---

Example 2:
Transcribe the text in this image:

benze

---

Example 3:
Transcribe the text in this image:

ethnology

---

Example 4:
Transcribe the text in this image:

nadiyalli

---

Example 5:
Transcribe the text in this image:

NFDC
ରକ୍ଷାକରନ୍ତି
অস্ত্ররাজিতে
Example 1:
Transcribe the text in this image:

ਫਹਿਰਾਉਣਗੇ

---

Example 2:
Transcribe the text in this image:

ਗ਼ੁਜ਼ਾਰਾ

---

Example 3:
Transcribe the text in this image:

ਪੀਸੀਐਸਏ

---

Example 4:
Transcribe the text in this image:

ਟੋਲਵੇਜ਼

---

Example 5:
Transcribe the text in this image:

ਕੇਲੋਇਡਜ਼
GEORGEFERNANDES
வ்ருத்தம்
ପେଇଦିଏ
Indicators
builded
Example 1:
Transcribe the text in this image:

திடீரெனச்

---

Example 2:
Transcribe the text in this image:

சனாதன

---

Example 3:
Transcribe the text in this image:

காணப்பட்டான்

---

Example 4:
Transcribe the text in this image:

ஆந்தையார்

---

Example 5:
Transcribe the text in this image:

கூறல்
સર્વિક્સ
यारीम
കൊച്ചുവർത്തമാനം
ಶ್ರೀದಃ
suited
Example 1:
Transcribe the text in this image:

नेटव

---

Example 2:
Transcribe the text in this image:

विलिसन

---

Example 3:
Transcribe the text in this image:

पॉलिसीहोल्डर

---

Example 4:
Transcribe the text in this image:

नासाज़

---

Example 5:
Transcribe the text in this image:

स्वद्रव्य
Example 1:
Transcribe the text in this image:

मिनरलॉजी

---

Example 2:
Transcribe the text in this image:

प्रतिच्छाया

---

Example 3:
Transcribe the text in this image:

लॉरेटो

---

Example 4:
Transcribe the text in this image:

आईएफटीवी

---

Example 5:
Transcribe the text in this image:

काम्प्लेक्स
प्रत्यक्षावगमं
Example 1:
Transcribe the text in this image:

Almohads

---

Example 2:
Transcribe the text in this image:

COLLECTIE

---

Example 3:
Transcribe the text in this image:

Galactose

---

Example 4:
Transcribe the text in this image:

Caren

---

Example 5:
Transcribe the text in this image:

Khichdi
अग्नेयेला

■ ■ ■

> Assignment:
Give back the whole of the data above, exactly as written.

> Task result:
---

Example 2:
Transcribe the text in this image:

benze

---

Example 3:
Transcribe the text in this image:

ethnology

---

Example 4:
Transcribe the text in this image:

nadiyalli

---

Example 5:
Transcribe the text in this image:

NFDC
ରକ୍ଷାକରନ୍ତି
অস্ত্ররাজিতে
Example 1:
Transcribe the text in this image:

ਫਹਿਰਾਉਣਗੇ

---

Example 2:
Transcribe the text in this image:

ਗ਼ੁਜ਼ਾਰਾ

---

Example 3:
Transcribe the text in this image:

ਪੀਸੀਐਸਏ

---

Example 4:
Transcribe the text in this image:

ਟੋਲਵੇਜ਼

---

Example 5:
Transcribe the text in this image:

ਕੇਲੋਇਡਜ਼
GEORGEFERNANDES
வ்ருத்தம்
ପେଇଦିଏ
Indicators
builded
Example 1:
Transcribe the text in this image:

திடீரெனச்

---

Example 2:
Transcribe the text in this image:

சனாதன

---

Example 3:
Transcribe the text in this image:

காணப்பட்டான்

---

Example 4:
Transcribe the text in this image:

ஆந்தையார்

---

Example 5:
Transcribe the text in this image:

கூறல்
સર્વિક્સ
यारीम
കൊച്ചുവർത്തമാനം
ಶ್ರೀದಃ
suited
Example 1:
Transcribe the text in this image:

नेटव

---

Example 2:
Transcribe the text in this image:

विलिसन

---

Example 3:
Transcribe the text in this image:

पॉलिसीहोल्डर

---

Example 4:
Transcribe the text in this image:

नासाज़

---

Example 5:
Transcribe the text in this image:

स्वद्रव्य
Example 1:
Transcribe the text in this image:

मिनरलॉजी

---

Example 2:
Transcribe the text in this image:

प्रतिच्छाया

---

Example 3:
Transcribe the text in this image:

लॉरेटो

---

Example 4:
Transcribe the text in this image:

आईएफटीवी

---

Example 5:
Transcribe the text in this image:

काम्प्लेक्स
प्रत्यक्षावगमं
Example 1:
Transcribe the text in this image:

Almohads

---

Example 2:
Transcribe the text in this image:

COLLECTIE

---

Example 3:
Transcribe the text in this image:

Galactose

---

Example 4:
Transcribe the text in this image:

Caren

---

Example 5:
Transcribe the text in this image:

Khichdi
अग्नेयेला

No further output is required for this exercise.